▸ What the exercise asks
Look through the listing below for the word "vida" and copy every line where it occurs.

▸ Extracted entries

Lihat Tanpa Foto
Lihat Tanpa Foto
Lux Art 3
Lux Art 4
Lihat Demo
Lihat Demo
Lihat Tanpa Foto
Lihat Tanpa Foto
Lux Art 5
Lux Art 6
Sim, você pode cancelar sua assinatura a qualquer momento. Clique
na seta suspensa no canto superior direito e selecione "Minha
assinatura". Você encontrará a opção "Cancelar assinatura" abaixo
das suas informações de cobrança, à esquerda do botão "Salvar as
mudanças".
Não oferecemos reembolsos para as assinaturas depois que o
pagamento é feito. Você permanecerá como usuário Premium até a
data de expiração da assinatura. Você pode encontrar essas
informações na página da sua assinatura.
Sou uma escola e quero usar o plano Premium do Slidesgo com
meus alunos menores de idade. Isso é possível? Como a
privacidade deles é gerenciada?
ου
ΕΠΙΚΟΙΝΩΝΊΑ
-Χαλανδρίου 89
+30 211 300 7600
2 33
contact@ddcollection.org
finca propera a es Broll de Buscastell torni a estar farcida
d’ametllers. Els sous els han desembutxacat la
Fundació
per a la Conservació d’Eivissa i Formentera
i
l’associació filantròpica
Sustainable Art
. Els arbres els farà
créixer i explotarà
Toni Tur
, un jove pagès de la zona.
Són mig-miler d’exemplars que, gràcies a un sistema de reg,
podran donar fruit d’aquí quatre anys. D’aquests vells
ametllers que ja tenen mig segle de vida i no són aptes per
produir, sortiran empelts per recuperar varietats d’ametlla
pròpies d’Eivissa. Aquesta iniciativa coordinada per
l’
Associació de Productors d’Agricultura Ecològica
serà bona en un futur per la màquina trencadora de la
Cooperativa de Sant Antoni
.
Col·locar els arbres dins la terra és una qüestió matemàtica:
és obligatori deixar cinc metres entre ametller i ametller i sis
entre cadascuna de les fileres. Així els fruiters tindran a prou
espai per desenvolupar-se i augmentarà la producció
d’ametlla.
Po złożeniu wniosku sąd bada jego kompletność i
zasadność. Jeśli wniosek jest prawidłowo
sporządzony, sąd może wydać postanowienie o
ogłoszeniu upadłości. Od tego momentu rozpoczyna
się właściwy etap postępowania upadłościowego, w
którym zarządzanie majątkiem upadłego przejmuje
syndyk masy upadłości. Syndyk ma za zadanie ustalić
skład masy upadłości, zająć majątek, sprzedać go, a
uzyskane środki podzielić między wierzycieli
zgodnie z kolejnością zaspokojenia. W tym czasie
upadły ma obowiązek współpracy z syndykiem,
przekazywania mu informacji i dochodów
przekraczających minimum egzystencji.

--

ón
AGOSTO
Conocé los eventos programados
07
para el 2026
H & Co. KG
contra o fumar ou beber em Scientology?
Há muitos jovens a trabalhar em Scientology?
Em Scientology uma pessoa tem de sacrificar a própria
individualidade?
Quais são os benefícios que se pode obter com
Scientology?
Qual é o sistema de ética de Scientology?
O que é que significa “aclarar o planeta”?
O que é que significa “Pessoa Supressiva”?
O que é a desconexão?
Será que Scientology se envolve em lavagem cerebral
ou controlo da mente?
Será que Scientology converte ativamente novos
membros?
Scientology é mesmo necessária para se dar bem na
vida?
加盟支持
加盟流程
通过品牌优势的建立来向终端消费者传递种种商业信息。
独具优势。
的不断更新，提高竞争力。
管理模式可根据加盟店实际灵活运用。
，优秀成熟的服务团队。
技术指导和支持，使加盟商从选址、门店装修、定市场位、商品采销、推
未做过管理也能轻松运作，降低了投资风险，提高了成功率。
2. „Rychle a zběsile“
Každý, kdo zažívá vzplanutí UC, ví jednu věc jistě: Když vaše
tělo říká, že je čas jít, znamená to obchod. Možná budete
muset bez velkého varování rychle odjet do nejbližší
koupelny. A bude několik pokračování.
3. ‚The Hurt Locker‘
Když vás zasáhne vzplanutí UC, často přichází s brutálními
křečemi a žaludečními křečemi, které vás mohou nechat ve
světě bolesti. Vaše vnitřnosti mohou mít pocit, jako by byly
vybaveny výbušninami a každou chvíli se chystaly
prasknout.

▸ Answer to the problem
ametllers que ja tenen mig segle de vida i no són aptes per
vida?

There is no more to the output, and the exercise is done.